而他整日泡在温柔乡里,什么事情都不知道。
如今出了这么一档子事情,他慌了。
他一拍椅背,惊声道:“三大营呢?为什么不去迎敌?”
朝中无将,裴渡上前一步道:“三大营统领已经叛国,故而不去迎敌。”
皇帝眉心蹙得更深:“叛国?”
他的声音没有波澜:“正是如此。”
皇帝深吸一口气,震怒道:“下狱,通通下狱!”
他居然证据也不看,就让人下狱了。
裴渡勾了勾唇角,道了一声“是”。
他面色很平静,眸光中似乎有波涛汹涌。
众人都不敢吱声,皆是面面相觑。
“朝中无将,”皇帝深吸一口气道,“三大营的兵权,裴渡你交着,务必击退外敌!”
裴渡站在一旁,淡淡道了一声是。
众人傻了眼。
一个太监去打仗?还把兵权交给他?皇帝疯了吧?
他是真的疯了。
皇帝又道:“你府里那个丫鬟容宛,算起亲来,也是燕世子的妹妹。”
裴渡顿了顿,猛然抬起头来。
“朕,让她刺探情报,就削了她的奴籍,”皇帝看着裴渡惊愕的眼神,皱了皱眉,“你这样看着朕作甚?”
裴渡的声音有些颤抖:“容宛她……她怎么了?”
“已经被朕送出城,派人送到燕世子那边了,”皇帝淡声说,“朕相信她能办好。”
容宛……容宛……
容宛!
居然被这个皇帝送入了虎口!
裴渡大脑一片空白,双腿一软,差点没跪在地上,看着自己的双手。
那雪,纷纷扬扬的下着,那些敢与裴渡作对的朝臣都幸灾乐祸,觉得这回裴渡可算是痛苦了。
殿里一寸寸发冷,裴渡的眼中布满血丝。
他遏制住自己的颤抖,道了一句:“ 臣,遵旨。”
先拿到虎符,调动三大营,逼燕世子暂停进军。
再直逼燕世子,但这个时候,他定会拿容宛要挟他。
—
燕世子驻扎在京城十里之外,不清楚京城的状况,正需要一个人来刺探情报。
正巧,人来了。
容宛被两个人带着,一路带进了燕世子军营。她没有反抗,一直沉默着,想着自己一会儿应该怎么做。
既然已经来了,不如将计就计。
容宛倒是从容不迫,扬声道:“我是你们燕世子的妹妹,来见他的。”
守卫皱了皱眉,还是“哒哒哒”地进去通报了。
很快从营帐里出来一个眉目清秀的男人。
那男人高高在上睥睨着生得和自己是那般像的妹妹,心想是她害死了自己的父亲,冷哼了一声。
燕世子已经在西南称王,自称燕南王。
他冷冷道:“你就是本王的妹妹?”
容宛点了点头:“兄长,我有京城的情报,可以报给您。”
燕世子扫了她一眼,笑了:“情报?哦,我忘了,你跟在司礼监掌印身边,倒是能有情报。你还有你身边这几个就留着罢,看看你们能报出什么情报来。”

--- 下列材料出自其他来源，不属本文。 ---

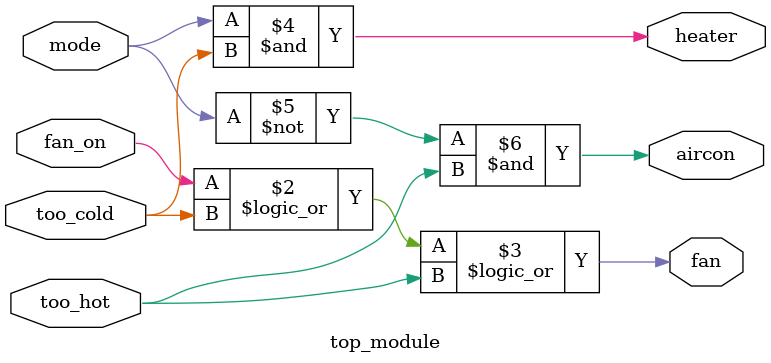
<source format=sv>
module top_module(
    input mode,
    input too_cold, 
    input too_hot,
    input fan_on,
    output heater,
    output aircon,
    output fan
);

reg fan;
reg heater;
reg aircon;

always @(*) begin
    fan = fan_on || too_cold || too_hot;
    heater = mode & too_cold;
    aircon = ~mode & too_hot;
end

endmodule

</source>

她跟着燕世子走入了营帐,燕世子坐在高位上,眯眼看她。
他嗤笑道:“说罢,带来了什么情报?”
—
一出宫门,裴渡便拿了虎符去了京城三大营。
京城的全部防守,都在他手中。
跌跌撞撞地走在宫道上,裴渡从来没有这么慌过。
上一次这样绝望,还是前世得知容宛身死消息的时候。
他当时疯了一般,似乎一口气喘不上来,心里被痛苦所一寸寸占据。
雪下得更厉害了,裴渡心里焦急得似火上浇油。
他加快了脚步。
夜幕悄悄来临,似乎要占据整个天空。那雪似飞絮,如飘盐,落在他的乌纱帽上。
他没有打伞,只觉得心里一阵阵撕裂般疼痛。
容宛被他送入了虎口……
那宫灯亮起,将他的影子拉得很长。
夜,一片沉寂。
雪没下了,反而雨夹了雪,让天气更为寒冷。
屋子里燃了炭火,暖和得很。只听见外头倏然传来了响动,皇帝怀中搂着美人,一时间居然怔住了。
他急匆匆地问:“外头发生了什么?来人啊!”
没有人回答他。
他急声问:“人呢?”
还是没有人回答他。
他心里又焦急了几分,身边的美人也穿好了衣裳,眸中尽是惊恐:“来人啊——”
皇帝披上外衣,那雨顺着雪飘进门里来。美人咬紧了下唇,觉得事态好像不对。
她偷偷披上衣服,来到皇帝身边,趁他不注意之时,一溜烟跑了。
皇帝回头一看殿里没了人,急得直跳脚。美人已经匆匆跑远,估计逃命了。
他心里“咯噔”一下,觉得事情不对劲,心里愈加慌乱。皇帝又喊了一声:“侍卫呢?死在哪里去了?”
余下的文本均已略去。